The most popular technique for feature extraction is principal component analysis, or PCA. First introduced in 1901, PCA is widely used in the social sciences and marketing research; for example, consumer psychologists use the method to draw insights from large batteries of attitudinal data captured in surveys. PCA uses linear algebra to extract uncorrelated dimensions from the raw data. Although the method is well established and relatively easy to implement, it assumes the data are jointly normally distributed, a condition that is often violated in commercial analytics. Variations on PCA include Kernel PCA and Multilinear PCA; there is also a wide range of other advanced methods for feature extraction. Most commercial analytics packages implement PCA; alternatives to PCA are available in open source software.

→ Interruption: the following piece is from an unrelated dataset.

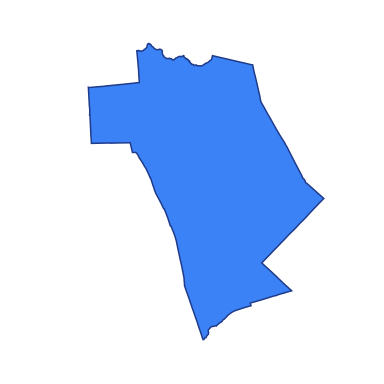 outline of Silistea-Gumesti, Teleorman, Romania, rotated 106°
{"feature_id": "2599482B10806735805591", "entity_name": "Silistea-Gumesti", "entity_type": "district", "adm_level": 2, "iso_a3": "ROU", "parent_name": "Romania", "parent_adm1": "Teleorman", "projection": "orthographic", "projection_center": [25.013, 44.369], "detail": "fine", "context": "isolated", "style": "filled", "palette": "blue", "viewbox_px": 384, "rotation_deg": 106, "n_neighbors": 0, "source": "geoboundaries", "source_scale": "gbopen_adm2", "svg_char_len": 5561}
<svg xmlns="http://www.w3.org/2000/svg" viewBox="0 0 384 384"><g transform="rotate(106 192 192)"><path d="M173.0,302.1L168.3,287.0L167.8,285.4L167.7,284.7L167.2,282.9L166.7,281.3L165.3,276.8L164.9,275.6L164.3,273.4L161.7,265.0L164.9,263.2L170.4,260.2L169.7,257.7L169.6,257.4L169.6,257.0L169.7,256.4L169.9,255.9L170.6,255.1L172.0,253.7L172.5,253.2L173.9,251.9L174.6,251.1L176.3,249.0L178.4,246.8L179.4,245.8L182.3,242.6L182.9,242.0L183.5,241.6L184.2,240.9L186.9,238.5L189.3,236.6L190.1,235.9L190.3,235.7L190.2,235.6L190.8,235.2L191.7,234.5L196.2,231.5L197.5,230.6L197.9,230.2L200.6,228.5L201.1,228.1L202.2,227.3L203.3,226.4L203.5,226.3L204.7,225.0L211.4,218.6L212.3,217.8L215.8,214.7L216.0,214.4L215.9,213.9L216.0,213.7L216.3,213.5L216.9,213.3L217.2,213.0L223.5,208.2L229.0,204.5L230.6,203.5L230.6,203.0L230.7,202.8L230.9,202.5L234.9,199.4L238.8,196.5L241.4,194.8L243.9,193.3L248.2,191.1L251.8,189.2L255.5,187.2L259.3,185.2L266.4,181.3L273.6,177.6L274.0,177.5L275.5,176.6L278.1,175.5L278.3,175.5L278.8,175.3L279.4,175.1L281.7,174.2L283.0,173.7L283.7,173.5L284.3,173.3L284.4,173.2L287.4,171.1L294.9,165.7L303.9,159.5L307.3,157.0L312.4,153.5L313.2,152.8L317.2,150.1L318.2,149.5L322.6,146.4L325.3,144.5L329.8,141.5L330.9,140.6L330.0,139.7L329.8,139.7L329.3,139.5L328.8,139.5L328.7,139.5L328.6,139.3L328.1,138.5L327.8,138.3L326.8,138.2L326.2,138.1L324.2,137.1L323.2,137.2L322.5,137.3L321.2,138.0L320.8,138.2L320.4,138.3L320.1,138.3L319.3,137.9L317.7,137.2L317.1,136.8L316.5,136.5L316.3,136.4L315.9,135.9L315.7,135.4L315.3,134.4L315.1,133.9L314.9,133.6L314.3,133.0L314.2,132.5L314.1,131.6L313.8,131.6L312.7,131.0L311.7,130.3L311.2,130.0L309.7,128.8L309.3,128.5L309.1,128.4L309.0,128.2L308.6,127.7L307.8,127.4L306.8,127.1L306.1,126.8L305.9,126.6L305.3,125.9L304.9,125.7L303.9,125.2L303.3,124.8L302.2,124.3L300.3,123.3L299.2,122.6L298.6,122.0L297.5,121.2L295.9,119.8L294.2,117.9L294.0,117.5L292.2,115.0L290.3,112.1L289.4,110.9L285.0,103.9L282.7,105.4L278.2,98.1L274.7,92.7L273.8,91.3L273.0,90.1L270.1,85.7L269.4,84.6L268.3,82.5L267.9,82.0L266.8,80.6L265.8,79.0L265.1,78.0L263.9,75.9L263.1,74.6L262.5,73.9L261.1,71.5L260.4,70.6L260.0,69.8L259.5,68.9L259.2,69.3L259.1,69.7L258.0,72.0L257.0,73.9L255.9,76.2L254.1,79.8L253.0,81.8L251.5,84.8L250.2,87.0L248.2,91.0L245.0,97.3L243.8,99.8L243.3,100.9L242.9,101.6L242.7,102.0L240.9,105.4L233.8,101.6L223.9,96.4L221.6,95.1L216.8,92.6L212.2,90.1L206.6,87.3L205.9,86.8L205.2,86.5L204.4,86.1L198.8,82.8L193.1,80.0L191.1,78.9L188.0,77.1L182.6,74.3L181.0,73.6L168.3,67.0L161.9,63.5L157.4,72.9L155.7,76.3L152.3,83.5L151.9,84.3L151.8,84.8L151.5,85.5L151.1,85.9L150.6,86.1L150.0,86.5L149.7,86.7L148.8,87.9L148.3,88.7L148.1,89.1L148.1,89.3L146.3,90.7L135.2,101.3L131.3,104.9L127.9,108.1L122.6,113.0L121.9,113.8L120.9,114.9L120.6,115.2L119.5,116.1L117.8,118.0L116.2,119.8L114.0,122.3L109.1,127.5L98.4,138.3L96.7,140.2L91.1,145.7L86.8,150.2L86.4,150.5L85.8,150.9L84.2,151.8L81.0,153.3L77.3,155.4L67.6,160.7L65.1,162.1L59.3,165.5L53.1,168.7L53.2,169.1L55.3,209.9L59.4,209.7L60.2,210.5L60.8,211.0L61.9,211.6L62.8,212.2L63.4,212.8L63.7,213.2L64.1,213.4L64.2,213.8L64.3,214.0L64.4,214.3L64.6,214.5L65.2,214.7L65.5,215.1L66.2,215.7L66.3,216.0L67.3,216.5L67.8,217.1L68.1,217.4L68.1,218.0L68.5,219.0L68.6,219.5L68.9,220.4L69.1,220.6L69.1,220.8L69.1,221.4L69.2,221.5L69.1,221.8L69.0,222.0L68.9,222.4L68.7,222.8L68.7,223.0L68.8,223.1L69.0,223.4L69.1,223.6L69.1,223.8L69.6,224.6L69.7,224.8L69.5,225.1L69.4,225.3L69.2,225.5L69.1,226.2L69.1,226.4L69.2,226.7L69.4,227.2L69.4,227.4L69.3,227.6L69.1,227.6L68.9,227.9L68.7,228.4L68.4,228.8L68.2,229.1L68.3,229.3L68.2,229.6L68.0,230.0L67.8,230.1L67.4,230.1L66.6,230.6L66.9,231.0L66.7,231.5L66.5,231.8L66.4,232.0L66.2,232.1L66.2,232.3L65.7,232.5L65.7,233.0L65.9,233.2L65.9,233.5L65.5,233.7L65.4,233.8L65.7,234.5L65.2,234.7L65.1,234.8L65.0,235.4L64.7,236.3L64.5,236.7L64.1,236.9L64.1,237.3L63.9,237.4L63.7,237.3L63.4,237.3L63.3,237.6L63.3,237.8L63.7,238.1L64.0,238.8L65.0,239.3L65.0,239.8L64.9,241.1L65.0,241.3L65.7,242.3L66.7,243.2L67.8,244.6L68.0,244.7L68.4,244.7L69.0,245.3L69.2,245.5L69.8,245.7L70.0,245.9L70.3,246.4L70.3,246.5L70.1,246.6L70.3,247.1L70.2,247.4L69.9,247.8L69.5,248.7L69.5,248.9L69.8,249.1L69.9,249.4L69.9,249.9L69.8,250.1L69.7,250.3L69.6,250.5L70.0,250.9L70.2,251.5L70.4,252.0L70.6,252.8L70.6,253.8L70.4,254.1L70.2,255.0L70.0,255.5L69.8,256.0L69.4,256.6L69.1,256.6L68.9,256.8L68.4,257.6L67.6,258.2L67.3,258.6L67.0,258.8L66.6,258.9L65.2,259.2L64.7,259.4L64.2,259.7L64.0,260.0L63.9,260.2L63.9,260.7L63.8,261.0L63.5,261.3L63.5,261.5L63.6,262.0L63.6,262.6L64.2,263.0L64.4,263.4L64.6,264.0L64.7,264.7L65.0,265.3L65.0,265.6L64.8,266.0L64.6,267.2L64.4,267.7L64.1,268.2L63.9,268.7L63.6,269.0L63.3,269.5L63.1,270.2L62.9,271.0L62.7,271.1L62.4,271.5L62.1,271.6L61.8,271.9L61.6,272.7L61.4,272.9L61.3,273.1L61.4,273.4L61.6,273.8L61.6,274.0L61.4,274.2L61.1,274.3L61.1,274.5L61.7,275.2L61.8,275.3L62.1,275.4L63.5,275.5L64.6,275.3L64.9,275.3L65.4,275.5L66.0,275.6L66.6,275.9L67.6,276.6L68.1,277.2L69.2,277.6L69.7,278.1L69.9,278.4L70.3,279.3L70.4,279.8L70.8,280.1L70.8,280.8L71.1,281.1L71.1,281.3L70.8,281.5L70.6,282.0L70.7,282.4L71.2,283.5L71.5,284.0L72.0,283.8L74.7,282.7L85.3,278.6L89.4,277.0L94.5,275.3L101.3,272.8L102.1,274.9L102.8,276.5L106.7,286.1L110.9,296.6L113.7,303.8L114.0,304.3L114.4,305.2L117.8,314.2L119.8,319.3L119.9,320.0L120.0,320.2L119.9,320.4L119.9,320.5L136.3,314.8L137.4,314.5L138.1,314.1L141.9,312.7L143.3,312.4L145.5,311.7L146.0,311.8L146.3,311.7L146.3,311.3L146.5,311.2L155.9,308.0L164.3,305.2L169.8,303.2L173.0,302.1Z" fill="#3b82f6" stroke="#1e3a8a" stroke-width="1.5"/></g></svg>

Many predictive modeling techniques have built-in feature selection capabilities: The technique automatically evaluates and selects from available predictors. These techniques include tree-based methods (such as CART or C5.0); boosted methods (such as ADABoost); bootstrap aggregation, or bagging; regularized methods, such as LARS or LASSO; and stepwise methods. When the modeling technique has built-in feature selection, the analyst can omit the feature selection step from the modeling process; this is a key reason to use these methods.

When the analyst does not want to use a technique with built-in feature selection, several options are available. The analyst can run a forward stepwise procedure (see “Stepwise Regression” later in this chapter) with a low threshold for variable inclusion; this will produce a list of candidate predictors, which the analyst can fine-tune in a second step. Another popular method for feature selection is to run regularized random forests (RRF) analysis, which produces a set of nonredundant variables.

Previously in this chapter, we discussed the value of Bayesian belief networks for exploratory analysis. After building a belief network, the analyst can use it for feature selection. Recall that each node in a belief network represents a variable in the analytic data set. For any given target node (the response measure), the *Markov blanket* consists of all the parent and child nodes that make this node independent of all other nodes in the network.

Whereas feature extraction is more elegant than feature selection and has a long history of academic use, feature selection is the more practical tool. On one hand, feature extraction techniques such as PCA add an additional step to the scoring process, which must score and convert raw data to the principal dimensions before computing a score. On the other hand, predictive models based on feature selection techniques work with data as it exists in production (assuming the analyst worked with data in its raw form).